1. Do you support restructuring Montana Fish, Wildlife and Parks to provide more attention/revenue to non-hunting wildlife and recreation?
My understanding is there has been increased attention focused between license-fee paying activities such as hunting and fishing verses recreation and game management issues that do not have a license fee revenue stream. Much more information need to come out before I can make any legislative decision.
2. How do you plan to serve in the Legislature during a pandemic? Will you wear a mask while in the Capitol? Do you think the session should be held in-person, remotely or some mix of the two?
The same as I always have. I will wear a mask as rules apply and when I'm in situations where I feel the need. I hope for an in-person session as virtual meeting are not as effective for discussion information and comment. If session is not in person it will be much harder to secure research from legislative staff and get answers from the administration and various state departments and agencies. Most importantly the ability of citizens to add input will also be limited.
3. Climate change caused by human emission of fossil fuels has affected Montana, including an increase in average annual temperature and shifts in growing seasons for farmers. Should Montana offer subsides for clean energy creation? Do you support or oppose ending tax breaks and subsidies for coal, oil and gas production?

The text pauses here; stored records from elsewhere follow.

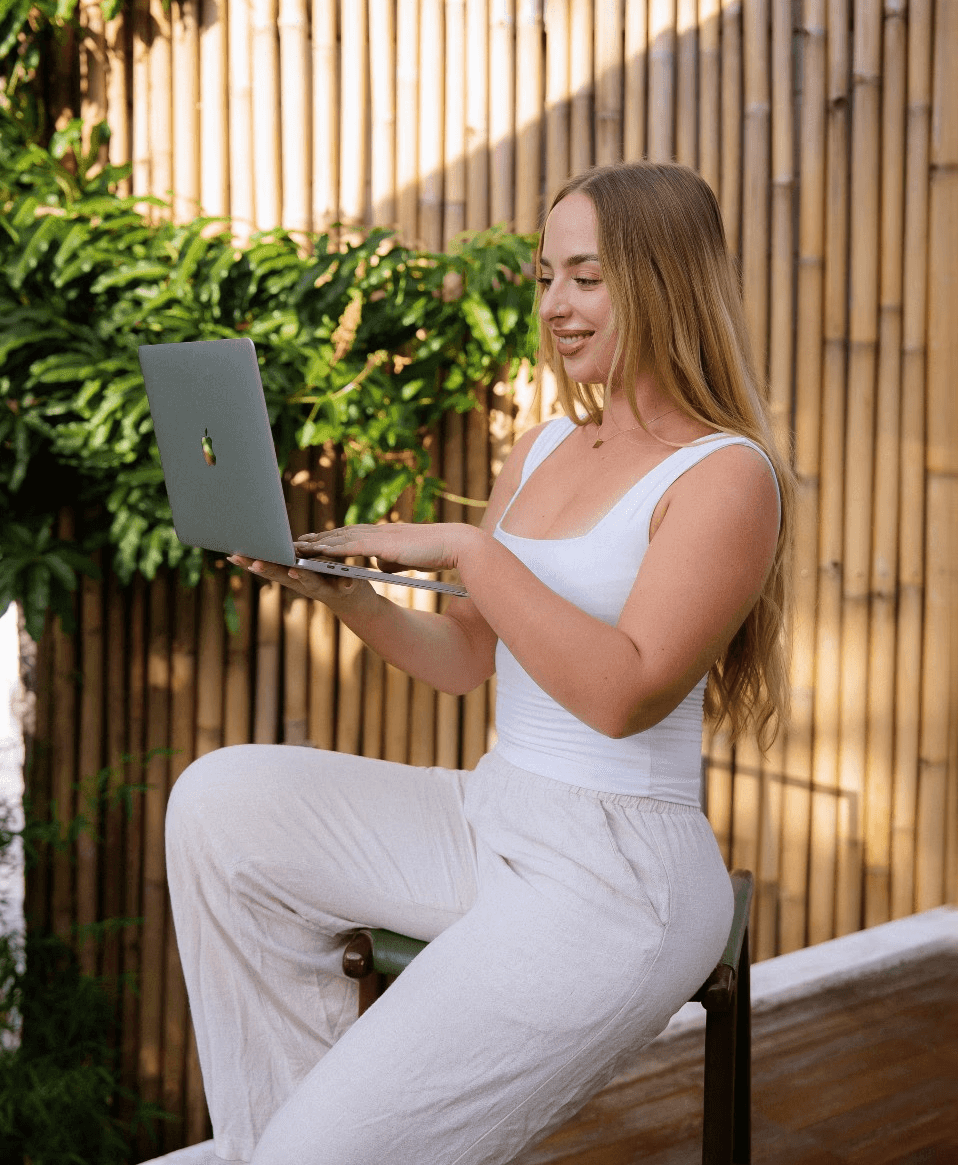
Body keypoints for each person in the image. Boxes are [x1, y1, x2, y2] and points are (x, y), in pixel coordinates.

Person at [161, 161, 792, 1165]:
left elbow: (625, 693)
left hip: (619, 878)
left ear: (662, 277)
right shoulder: (543, 447)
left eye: (586, 277)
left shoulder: (724, 474)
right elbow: (463, 658)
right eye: (546, 276)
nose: (553, 305)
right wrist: (351, 595)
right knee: (221, 800)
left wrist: (466, 550)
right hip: (496, 816)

Montana should have an all-the-above energy plan. Renewable energy, which includes hydroelectric power generation, is being pushed on us. Unfortunately, renewables cannot compete in the marketplace without the tax breaks and subsidies they receive. Montana needs to get to where all forms of energy compete on an equal basis. Montana also needs to be smart and strive to keep the ability to have base load power generation capacity so we don't have the black- and brownouts that California is experiencing.
4. The University of Montana has seen a 40% enrollment drop since 2010, and now is struck with the effects of the pandemic. What, if anything, should be done to help the university?
The state's share of funding for higher education goes to the Montana University System and is then budgeted to each school. As legislators we have negotiated for higher retention and graduation rates and tuition freezes. The U of M must solve this problem themselves. President Bodnar has taken head-on some of the key issues. These include curriculum, public relations and budget issues from lower enrollment and high personnel costs. The improved recruiting of both in- and out-of-state students and the success in acquiring research opportunities is a great start.
5. What do you see as the No. 1 issue facing your constituents and how will you address it?
Montana's economy was performing at a very productive rate in 2019 and early 2020. We had solid natural resource production, new tech jobs coming in and low unemployment. Montana lost a lot of economic momentum starting in mid-March as many individuals and businesses had to rely on government programs for survival. We will need to see not just new businesses but the return of old businesses that are struggling or collapsed during 2020. For the economy to heal, we must get away from government giveaways and get back to the economy standing on its own.